[Task to complete]: All entries must be returned precisely as they appear.

::: Available data

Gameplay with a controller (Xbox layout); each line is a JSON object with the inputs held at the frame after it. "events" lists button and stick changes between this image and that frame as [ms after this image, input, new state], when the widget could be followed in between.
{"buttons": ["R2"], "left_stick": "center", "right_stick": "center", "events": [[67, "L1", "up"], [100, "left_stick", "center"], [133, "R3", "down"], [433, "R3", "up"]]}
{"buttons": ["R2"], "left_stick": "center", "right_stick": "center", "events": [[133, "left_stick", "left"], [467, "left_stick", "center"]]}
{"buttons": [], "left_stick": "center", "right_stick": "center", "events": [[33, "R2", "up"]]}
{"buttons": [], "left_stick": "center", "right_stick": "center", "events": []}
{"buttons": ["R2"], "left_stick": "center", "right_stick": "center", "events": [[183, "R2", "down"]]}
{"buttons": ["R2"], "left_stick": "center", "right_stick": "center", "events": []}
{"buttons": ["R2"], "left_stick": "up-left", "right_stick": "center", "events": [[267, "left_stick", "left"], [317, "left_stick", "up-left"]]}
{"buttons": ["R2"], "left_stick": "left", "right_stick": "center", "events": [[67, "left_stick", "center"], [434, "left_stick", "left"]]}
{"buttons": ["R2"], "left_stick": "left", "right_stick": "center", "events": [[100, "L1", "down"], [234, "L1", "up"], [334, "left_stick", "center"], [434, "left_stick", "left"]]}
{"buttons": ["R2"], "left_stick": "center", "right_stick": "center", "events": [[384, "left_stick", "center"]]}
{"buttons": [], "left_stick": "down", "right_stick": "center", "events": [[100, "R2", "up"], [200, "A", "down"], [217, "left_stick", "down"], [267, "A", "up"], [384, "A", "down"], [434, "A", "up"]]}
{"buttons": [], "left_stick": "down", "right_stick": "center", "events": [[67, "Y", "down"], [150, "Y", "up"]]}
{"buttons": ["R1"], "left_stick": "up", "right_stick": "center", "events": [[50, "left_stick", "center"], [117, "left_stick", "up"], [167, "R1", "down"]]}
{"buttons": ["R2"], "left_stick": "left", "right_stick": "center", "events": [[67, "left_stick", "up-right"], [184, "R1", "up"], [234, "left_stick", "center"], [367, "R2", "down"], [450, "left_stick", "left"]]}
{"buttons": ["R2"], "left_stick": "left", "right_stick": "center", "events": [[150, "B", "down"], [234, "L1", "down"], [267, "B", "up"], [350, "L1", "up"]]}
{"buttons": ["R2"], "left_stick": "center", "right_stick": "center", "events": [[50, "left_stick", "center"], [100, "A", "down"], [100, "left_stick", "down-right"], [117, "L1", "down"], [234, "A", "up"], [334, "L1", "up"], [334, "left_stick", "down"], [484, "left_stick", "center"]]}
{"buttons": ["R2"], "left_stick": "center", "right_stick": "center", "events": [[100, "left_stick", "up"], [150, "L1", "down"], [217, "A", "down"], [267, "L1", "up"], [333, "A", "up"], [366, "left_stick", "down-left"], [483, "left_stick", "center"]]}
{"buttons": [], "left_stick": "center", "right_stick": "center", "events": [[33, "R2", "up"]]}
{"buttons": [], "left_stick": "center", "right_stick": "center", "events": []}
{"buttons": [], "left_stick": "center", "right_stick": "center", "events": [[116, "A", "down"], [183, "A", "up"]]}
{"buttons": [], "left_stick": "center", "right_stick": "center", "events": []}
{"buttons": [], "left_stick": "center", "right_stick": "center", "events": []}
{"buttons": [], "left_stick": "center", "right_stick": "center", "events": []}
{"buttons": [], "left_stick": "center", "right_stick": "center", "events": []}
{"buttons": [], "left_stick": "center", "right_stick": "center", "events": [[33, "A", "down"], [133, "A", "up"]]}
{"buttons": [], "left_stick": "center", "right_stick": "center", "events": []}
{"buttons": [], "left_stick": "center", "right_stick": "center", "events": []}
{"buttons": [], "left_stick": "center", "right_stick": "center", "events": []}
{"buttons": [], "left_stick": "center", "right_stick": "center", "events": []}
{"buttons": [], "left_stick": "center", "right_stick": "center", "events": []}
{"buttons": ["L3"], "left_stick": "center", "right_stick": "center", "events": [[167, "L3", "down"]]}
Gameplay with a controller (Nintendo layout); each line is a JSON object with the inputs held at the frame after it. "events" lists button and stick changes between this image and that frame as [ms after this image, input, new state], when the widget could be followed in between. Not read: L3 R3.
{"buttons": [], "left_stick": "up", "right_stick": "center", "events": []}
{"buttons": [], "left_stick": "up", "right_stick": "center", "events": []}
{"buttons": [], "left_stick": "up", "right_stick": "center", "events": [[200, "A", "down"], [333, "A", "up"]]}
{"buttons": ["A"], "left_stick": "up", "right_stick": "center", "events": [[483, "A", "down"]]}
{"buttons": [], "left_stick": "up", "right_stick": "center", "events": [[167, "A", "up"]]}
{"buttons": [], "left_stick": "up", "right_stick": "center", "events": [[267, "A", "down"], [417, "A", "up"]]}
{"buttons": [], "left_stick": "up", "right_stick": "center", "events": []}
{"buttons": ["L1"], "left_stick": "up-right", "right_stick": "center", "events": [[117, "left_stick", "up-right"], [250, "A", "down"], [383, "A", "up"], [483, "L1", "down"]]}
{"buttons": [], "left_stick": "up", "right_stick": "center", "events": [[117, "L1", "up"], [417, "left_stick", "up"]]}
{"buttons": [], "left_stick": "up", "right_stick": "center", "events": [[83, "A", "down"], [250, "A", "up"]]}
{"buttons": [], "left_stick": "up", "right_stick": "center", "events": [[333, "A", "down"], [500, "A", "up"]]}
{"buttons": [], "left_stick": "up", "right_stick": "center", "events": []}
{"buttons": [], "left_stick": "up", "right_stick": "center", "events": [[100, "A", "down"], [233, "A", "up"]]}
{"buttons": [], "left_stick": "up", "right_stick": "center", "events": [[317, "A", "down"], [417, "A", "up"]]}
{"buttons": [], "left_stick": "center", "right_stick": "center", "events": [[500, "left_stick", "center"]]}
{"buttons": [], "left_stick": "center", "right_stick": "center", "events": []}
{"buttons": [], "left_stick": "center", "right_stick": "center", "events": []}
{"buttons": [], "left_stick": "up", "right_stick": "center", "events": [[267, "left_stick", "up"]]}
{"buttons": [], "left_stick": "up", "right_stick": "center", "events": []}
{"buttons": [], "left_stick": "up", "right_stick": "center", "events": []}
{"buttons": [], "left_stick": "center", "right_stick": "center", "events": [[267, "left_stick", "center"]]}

::::::

[Response for this exercise]:
Gameplay with a controller (Xbox layout); each line is a JSON object with the inputs held at the frame after it. "events" lists button and stick changes between this image and that frame as [ms after this image, input, new state], when the widget could be followed in between.
{"buttons": ["R2"], "left_stick": "center", "right_stick": "center", "events": [[67, "L1", "up"], [100, "left_stick", "center"], [133, "R3", "down"], [433, "R3", "up"]]}
{"buttons": ["R2"], "left_stick": "center", "right_stick": "center", "events": [[133, "left_stick", "left"], [467, "left_stick", "center"]]}
{"buttons": [], "left_stick": "center", "right_stick": "center", "events": [[33, "R2", "up"]]}
{"buttons": [], "left_stick": "center", "right_stick": "center", "events": []}
{"buttons": ["R2"], "left_stick": "center", "right_stick": "center", "events": [[183, "R2", "down"]]}
{"buttons": ["R2"], "left_stick": "center", "right_stick": "center", "events": []}
{"buttons": ["R2"], "left_stick": "up-left", "right_stick": "center", "events": [[267, "left_stick", "left"], [317, "left_stick", "up-left"]]}
{"buttons": ["R2"], "left_stick": "left", "right_stick": "center", "events": [[67, "left_stick", "center"], [434, "left_stick", "left"]]}
{"buttons": ["R2"], "left_stick": "left", "right_stick": "center", "events": [[100, "L1", "down"], [234, "L1", "up"], [334, "left_stick", "center"], [434, "left_stick", "left"]]}
{"buttons": ["R2"], "left_stick": "center", "right_stick": "center", "events": [[384, "left_stick", "center"]]}
{"buttons": [], "left_stick": "down", "right_stick": "center", "events": [[100, "R2", "up"], [200, "A", "down"], [217, "left_stick", "down"], [267, "A", "up"], [384, "A", "down"], [434, "A", "up"]]}
{"buttons": [], "left_stick": "down", "right_stick": "center", "events": [[67, "Y", "down"], [150, "Y", "up"]]}
{"buttons": ["R1"], "left_stick": "up", "right_stick": "center", "events": [[50, "left_stick", "center"], [117, "left_stick", "up"], [167, "R1", "down"]]}
{"buttons": ["R2"], "left_stick": "left", "right_stick": "center", "events": [[67, "left_stick", "up-right"], [184, "R1", "up"], [234, "left_stick", "center"], [367, "R2", "down"], [450, "left_stick", "left"]]}
{"buttons": ["R2"], "left_stick": "left", "right_stick": "center", "events": [[150, "B", "down"], [234, "L1", "down"], [267, "B", "up"], [350, "L1", "up"]]}
{"buttons": ["R2"], "left_stick": "center", "right_stick": "center", "events": [[50, "left_stick", "center"], [100, "A", "down"], [100, "left_stick", "down-right"], [117, "L1", "down"], [234, "A", "up"], [334, "L1", "up"], [334, "left_stick", "down"], [484, "left_stick", "center"]]}
{"buttons": ["R2"], "left_stick": "center", "right_stick": "center", "events": [[100, "left_stick", "up"], [150, "L1", "down"], [217, "A", "down"], [267, "L1", "up"], [333, "A", "up"], [366, "left_stick", "down-left"], [483, "left_stick", "center"]]}
{"buttons": [], "left_stick": "center", "right_stick": "center", "events": [[33, "R2", "up"]]}
{"buttons": [], "left_stick": "center", "right_stick": "center", "events": []}
{"buttons": [], "left_stick": "center", "right_stick": "center", "events": [[116, "A", "down"], [183, "A", "up"]]}
{"buttons": [], "left_stick": "center", "right_stick": "center", "events": []}
{"buttons": [], "left_stick": "center", "right_stick": "center", "events": []}
{"buttons": [], "left_stick": "center", "right_stick": "center", "events": []}
{"buttons": [], "left_stick": "center", "right_stick": "center", "events": []}
{"buttons": [], "left_stick": "center", "right_stick": "center", "events": [[33, "A", "down"], [133, "A", "up"]]}
{"buttons": [], "left_stick": "center", "right_stick": "center", "events": []}
{"buttons": [], "left_stick": "center", "right_stick": "center", "events": []}
{"buttons": [], "left_stick": "center", "right_stick": "center", "events": []}
{"buttons": [], "left_stick": "center", "right_stick": "center", "events": []}
{"buttons": [], "left_stick": "center", "right_stick": "center", "events": []}
{"buttons": ["L3"], "left_stick": "center", "right_stick": "center", "events": [[167, "L3", "down"]]}
Gameplay with a controller (Nintendo layout); each line is a JSON object with the inputs held at the frame after it. "events" lists button and stick changes between this image and that frame as [ms after this image, input, new state], when the widget could be followed in between. Not read: L3 R3.
{"buttons": [], "left_stick": "up", "right_stick": "center", "events": []}
{"buttons": [], "left_stick": "up", "right_stick": "center", "events": []}
{"buttons": [], "left_stick": "up", "right_stick": "center", "events": [[200, "A", "down"], [333, "A", "up"]]}
{"buttons": ["A"], "left_stick": "up", "right_stick": "center", "events": [[483, "A", "down"]]}
{"buttons": [], "left_stick": "up", "right_stick": "center", "events": [[167, "A", "up"]]}
{"buttons": [], "left_stick": "up", "right_stick": "center", "events": [[267, "A", "down"], [417, "A", "up"]]}
{"buttons": [], "left_stick": "up", "right_stick": "center", "events": []}
{"buttons": ["L1"], "left_stick": "up-right", "right_stick": "center", "events": [[117, "left_stick", "up-right"], [250, "A", "down"], [383, "A", "up"], [483, "L1", "down"]]}
{"buttons": [], "left_stick": "up", "right_stick": "center", "events": [[117, "L1", "up"], [417, "left_stick", "up"]]}
{"buttons": [], "left_stick": "up", "right_stick": "center", "events": [[83, "A", "down"], [250, "A", "up"]]}
{"buttons": [], "left_stick": "up", "right_stick": "center", "events": [[333, "A", "down"], [500, "A", "up"]]}
{"buttons": [], "left_stick": "up", "right_stick": "center", "events": []}
{"buttons": [], "left_stick": "up", "right_stick": "center", "events": [[100, "A", "down"], [233, "A", "up"]]}
{"buttons": [], "left_stick": "up", "right_stick": "center", "events": [[317, "A", "down"], [417, "A", "up"]]}
{"buttons": [], "left_stick": "center", "right_stick": "center", "events": [[500, "left_stick", "center"]]}
{"buttons": [], "left_stick": "center", "right_stick": "center", "events": []}
{"buttons": [], "left_stick": "center", "right_stick": "center", "events": []}
{"buttons": [], "left_stick": "up", "right_stick": "center", "events": [[267, "left_stick", "up"]]}
{"buttons": [], "left_stick": "up", "right_stick": "center", "events": []}
{"buttons": [], "left_stick": "up", "right_stick": "center", "events": []}
{"buttons": [], "left_stick": "center", "right_stick": "center", "events": [[267, "left_stick", "center"]]}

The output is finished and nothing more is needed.